# Anyone know where I can get a box of .22s?



## Jimw (Jul 8, 2009)

Looking for some .22s around the Davison area. None at meijers or the grab bag. Would really like to take my pistol out tomorrow for some rabbits. This ammo shortage is some BS, I never would have thought I would ever not be able to find a box.. pm's welcome. :beer:

posted using Outdoor Hub Campfire


----------



## bigrackmack (Aug 10, 2004)

Williams or Guns Galore maybe.....but get ready to pay, its crazy what they are getting for them......Mack


----------



## Jimw (Jul 8, 2009)

Damn, that's not what I wanted to hear.. We have an open spot in the morning if you don't have to work.

posted using Outdoor Hub Campfire


----------



## john warren (Jan 25, 2005)

Jimw said:


> Damn, that's not what I wanted to hear.. We have an open spot in the morning if you don't have to work.
> 
> posted using Outdoor Hub Campfire


 dang,,i was feeling foolish last year when i realised over the last few years i have bought and forgoten in my gun cabinet, closet and a few other places 4 boxes of 500 rounds. now i'm a genious.:lol:


----------



## grade6man (Nov 29, 2005)

A few weeks ago I was at Williams Gun Sight and Guns Galore. Both places had 22 LR ammo. I bought 2 boxes at Williams which was all they would let me buy. The price was $2.99 At Guns Galore they had plenty of ammo but there prices on 22LR started at $6.99 a box and up. Ridiculous. Gouging is what I call it. FWIW Grade6man


----------



## bbi-smoke (Feb 21, 2010)

Did ya try the gun barn? 

posted using Outdoor Hub Campfire


----------



## MERGANZER (Aug 24, 2006)

If the paranoid sportsmen wouldnt go in and buy 2,500 rounds every trip there would be plenty for us that want a box or 2.

Ganzer


----------



## MDH (Aug 1, 2006)

MERGANZER said:


> If the paranoid sportsmen wouldnt go in and buy 2,500 rounds every trip there would be plenty for us that want a box or 2.
> 
> Ganzer


Exactly. Very frustrating. 

posted using Outdoor Hub Campfire


----------



## piscatorial warrior (Sep 14, 2011)

I heard from a buddy that the federal gov't bought up millions of rounds that's why there's a shortage. Don't know if there's any truth to that but he usaully knows what he's talking about. Did anyone else hear that ?


----------



## ih772 (Jan 28, 2003)

They bought millions of rounds of .22LR?


----------



## bbi-smoke (Feb 21, 2010)

ih772 said:


> They bought millions of rounds of .22LR?


I saw some government agents buying all they could the other day!
##############################
### PROBLEM TO WORK ON
Please pick up the forum thread about hunting for a box of .22 ammunition after its final post, and write the next few replies.

(Records from a data collection)
##############################
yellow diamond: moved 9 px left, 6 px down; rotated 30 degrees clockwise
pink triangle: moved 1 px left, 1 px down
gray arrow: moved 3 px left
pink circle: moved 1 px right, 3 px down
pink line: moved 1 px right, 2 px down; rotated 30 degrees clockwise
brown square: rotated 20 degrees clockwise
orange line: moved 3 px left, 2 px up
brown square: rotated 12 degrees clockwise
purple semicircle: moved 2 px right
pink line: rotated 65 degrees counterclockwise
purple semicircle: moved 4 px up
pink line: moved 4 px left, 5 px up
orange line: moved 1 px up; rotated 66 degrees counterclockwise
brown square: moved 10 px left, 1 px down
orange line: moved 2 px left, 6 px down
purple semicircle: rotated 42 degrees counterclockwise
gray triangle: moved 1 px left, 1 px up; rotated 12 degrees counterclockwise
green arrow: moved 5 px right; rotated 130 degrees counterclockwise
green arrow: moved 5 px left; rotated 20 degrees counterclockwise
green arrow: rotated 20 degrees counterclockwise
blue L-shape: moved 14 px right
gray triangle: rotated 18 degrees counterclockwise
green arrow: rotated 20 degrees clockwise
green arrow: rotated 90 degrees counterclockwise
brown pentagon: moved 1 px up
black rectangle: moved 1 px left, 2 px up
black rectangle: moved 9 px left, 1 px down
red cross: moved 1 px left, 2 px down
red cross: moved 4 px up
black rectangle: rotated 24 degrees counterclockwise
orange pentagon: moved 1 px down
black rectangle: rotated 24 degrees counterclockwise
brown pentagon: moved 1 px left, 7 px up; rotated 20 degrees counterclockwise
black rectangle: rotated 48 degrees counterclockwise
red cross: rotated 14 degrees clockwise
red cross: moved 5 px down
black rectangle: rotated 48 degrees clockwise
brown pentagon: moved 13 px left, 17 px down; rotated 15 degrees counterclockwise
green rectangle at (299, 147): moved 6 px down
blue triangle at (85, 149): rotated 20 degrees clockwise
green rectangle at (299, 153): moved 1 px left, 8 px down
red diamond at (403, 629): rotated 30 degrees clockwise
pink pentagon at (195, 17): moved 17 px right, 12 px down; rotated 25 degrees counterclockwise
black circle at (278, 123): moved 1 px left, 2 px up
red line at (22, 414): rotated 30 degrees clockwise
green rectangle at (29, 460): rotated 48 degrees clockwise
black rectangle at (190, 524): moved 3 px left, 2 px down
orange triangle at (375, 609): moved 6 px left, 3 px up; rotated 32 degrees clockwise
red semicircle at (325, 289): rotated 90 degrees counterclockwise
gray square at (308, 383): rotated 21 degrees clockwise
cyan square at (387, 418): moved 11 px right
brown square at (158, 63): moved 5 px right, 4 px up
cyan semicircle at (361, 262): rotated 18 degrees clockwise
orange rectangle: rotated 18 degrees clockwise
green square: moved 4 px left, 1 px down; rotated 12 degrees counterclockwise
##############################
### FINAL RESULT
posted using Outdoor Hub Campfire


----------



## ih772 (Jan 28, 2003)

Sure you did. Got any pics? What federal agency were they with when they were buying up all the .22 LR ammo?


----------



## bbi-smoke (Feb 21, 2010)

ih772 said:


> Sure you did. Got any pics? What federal agency were they with when they were buying up all the .22 LR ammo?


I don't know, they were wearing black suits and black sunglasses! One looked like tommy lee Jones and the other like will smith! They had everyone look at a weird light before they left, but I didn't look! 

posted using Outdoor Hub Campfire


----------



## WoW. (Aug 11, 2011)

MERGANZER said:


> If the paranoid sportsmen wouldnt go in and buy 2,500 rounds every trip there would be plenty for us that want a box or 2.
> 
> Ganzer


 
Remember the 7P's.


Last summer, I got 15K of Blazer bulk pack just in case.

I am glad that I did. Is that the paranoia of which you speak?


----------



## ESOX (Nov 20, 2000)

2.5K rounds of .22 is usually a warm weather month for my kids and myself.


----------



## micooner (Dec 20, 2003)

ih772 said:


> Sure you did. Got any pics? What federal agency were they with when they were buying up all the .22 LR ammo?


Don't know if they bought any 22 ammo but they did buy over 1.6 Billion rounds over the last 10 months just google "government buying ammo" Forbes has some articles and also it is on Breitbarts website, Now if I could only stop the black helicopters from buzzing me LOL


----------



## Boatown (Nov 27, 2004)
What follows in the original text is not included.